L'or perd de son lustre auprès des investisseurs

le 28/07/2015 L'AGEFI Quotidien / Edition de 7H

Les positions nettes deviennent vendeuses pour la première fois depuis 2006. Les avoirs des ETF ne cessent de décroître.

L'or perd de son lustre auprès des investisseurs

Pris dans la correction générale des prix des matières premières (-4,4% la semaine dernière), l’or est victime de dégagements massifs de la part des investisseurs financiers. Les positions nettes de contrats sur le métal jaune sont devenues vendeuses pour la première fois depuis 2006 et leur publication par la Commodity Futures Trading Commission, selon les statistiques hebdomadaires arrêtées à la date du 21 juillet.

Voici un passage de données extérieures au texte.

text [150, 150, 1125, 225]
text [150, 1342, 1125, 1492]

Les stratégistes de JPMorgan relèvent aussi que la «skew» des options sur l’or est très négative, c’est-à-dire que les investisseurs sont beaucoup plus demandeurs d’options de vente (puts) que d’achat (calls), afin de se protéger contre une baisse des prix.

Les fonds spécialisés sur l’or ont dans le même temps connu leurs retraits les plus élevés depuis 4 mois, à 1,1 milliard de dollars, relève Bank of America, en s’appuyant sur les statistiques d’EPFR. Les produits indiciels cotés (ETF), dont l’essor a permis d’absorber la production d’or dans les années 2000 et de pousser l’once à 1.900 dollars mi-2011, détiennent désormais moins de 50 millions d’onces, contre 84,6 millions fin 2012.

Hier, le métal jaune a encore reculé, à 1.096,50 dollars, après avoir cédé 3,1% la semaine dernière. De nombreuses banques revoient aujourd’hui leurs perspectives en baisse. «L’or a perdu de son attrait à la fois comme devise et comme matière première», constatent les analystes de Macquarie. «Les prix devraient retomber à 750 dollars l’once pour revenir à leur moyenne historique de long terme en termes réels», calcule Michael Lewis, chez Deutsche Bank.

L’or, dont les prix ont tendance à baisser quand les taux d’intérêt réels américains et le dollar montent, pâtit des attentes de resserrement monétaire aux Etats-Unis. La crise grecque et la déroute des Bourses chinoises, en juin et début juillet, n’ont pas entraîné de flux vers cette traditionnelle valeur refuge. Les banques centrales, et notamment la Chine, ne donnent pas de signes de vouloir accroître leurs achats. Et si l’ampleur des positions shorts peut laisser espérer des rachats à court terme, un autre risque de flux vendeur existe du côté des ETF, souligne Barclays.

Certains fonds indiciels pourraient devoir liquider des positions devenues perdantes sous le seuil des 1.000 dollars l’once, selon la banque.